*Activity 1*:
Reproduce word for word the part of the interview with Andrea Tompa starting with "Before she spoke, we" and going on through "critics at all.".
*Activity 2*:
Name every country mentioned in the interview with Andrea Tompa.

As Hungarian theatre artists are under siege, a leading critic speaks out
A week ago, Andrea Tompa, President of the Hungarian Theatre Critics Association, came to Baltimore’s Center Stage to speak about the political pressures being placed on artists and writers in contemporary Hungary. Titled ‘The Dismantling of Hungarian Theatre’, this was the first event for Baltimore’s Open Theatre, which is gearing up to inaugurate a season of local and international acts.

The story she had to tell about Hungary was one sadly familiar to many in Eastern Europe. She went into theatre criticism as a university graduate in the mid 90’s, when Hungarian culture was in its first flush of post-Communism. Since then, political polarization and increasing nationalism has poisoned the dialogue on arts and national culture. What she was talking about is a cautionary tale for any American. The fact that she was invited to speak in Baltimore shows that the city is really a hotbed for emerging independent artists from abroad.
For this interview, I was most interested in her own story.
Before she spoke, we sat together in the Head Theatre, in the third floor of Center Stage. The stage was cluttered with construction for Center Stage’s upcoming production of The Whipping Man.
I decided to begin by asking the question I ask myself repeatedly. Why the hell would anyone, in Hungary, or the U.S., for that matter, decide to become a critic? And once you get the job, how do you justify your existence?
Her thoughtful responses are interesting, especially in a world where people wonder whether we really need critics at all.
How did you start writing theatre criticism?
I studied literature at the university in Hungary. I didn’t really know what to do afterwards. I looked in a theatre magazine. There was a workshop for theatre critics. So I tried it out. At the time I didn’t go to the theatre at all. I’m originally from Romania. I had also been in Russia. And I thought Romanian and Russian Theatre were great and Hungarian theatre was boring. But I took the course because I didn’t know what to do. It was a two year course. And gradually, I started to go to the theatre. And I discovered that in Hungary theatre is different from what I thought it was.
So you’re a creative writer – you have a novel out now – and there are a lot of outlets for that. Why did you turn to theatre criticism?

*Dataset extract*:
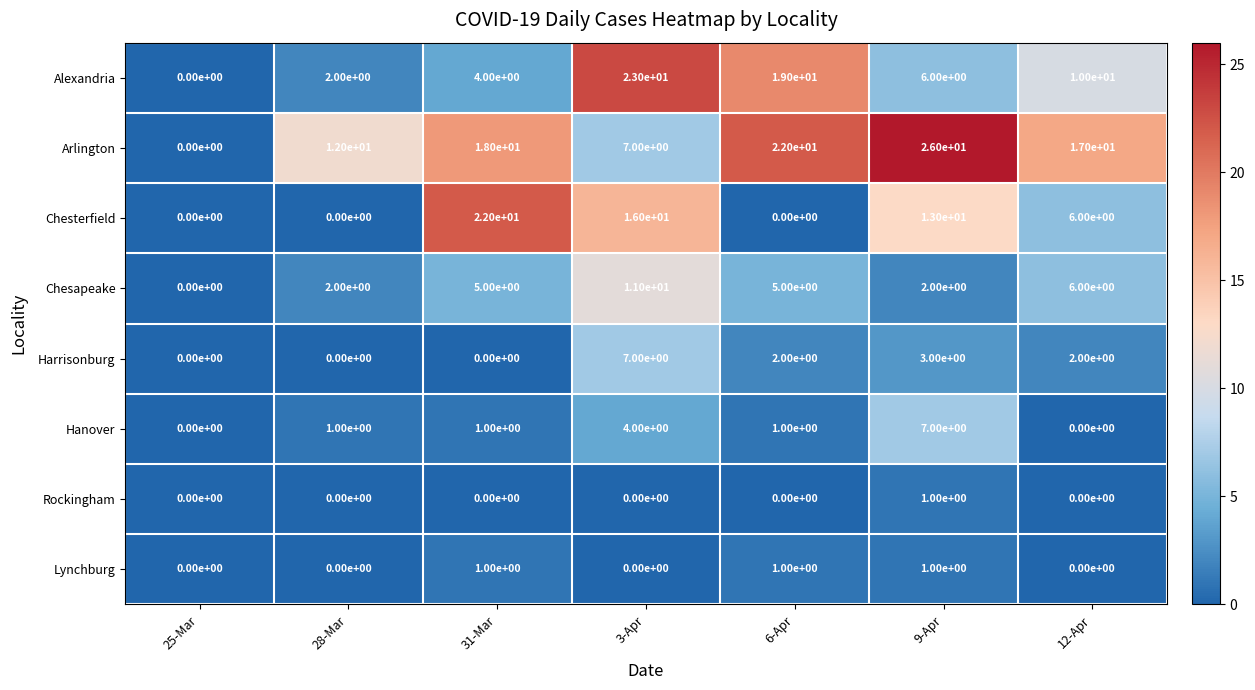

Count the number of data series in this chart.

8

*Task solution 1*:
Before she spoke, we sat together in the Head Theatre, in the third floor of Center Stage. The stage was cluttered with construction for Center Stage’s upcoming production of The Whipping Man.
I decided to begin by asking the question I ask myself repeatedly. Why the hell would anyone, in Hungary, or the U.S., for that matter, decide to become a critic? And once you get the job, how do you justify your existence?
Her thoughtful responses are interesting, especially in a world where people wonder whether we really need critics at all.

*Task solution 2*:
Hungary, the U.S., Romania, Russia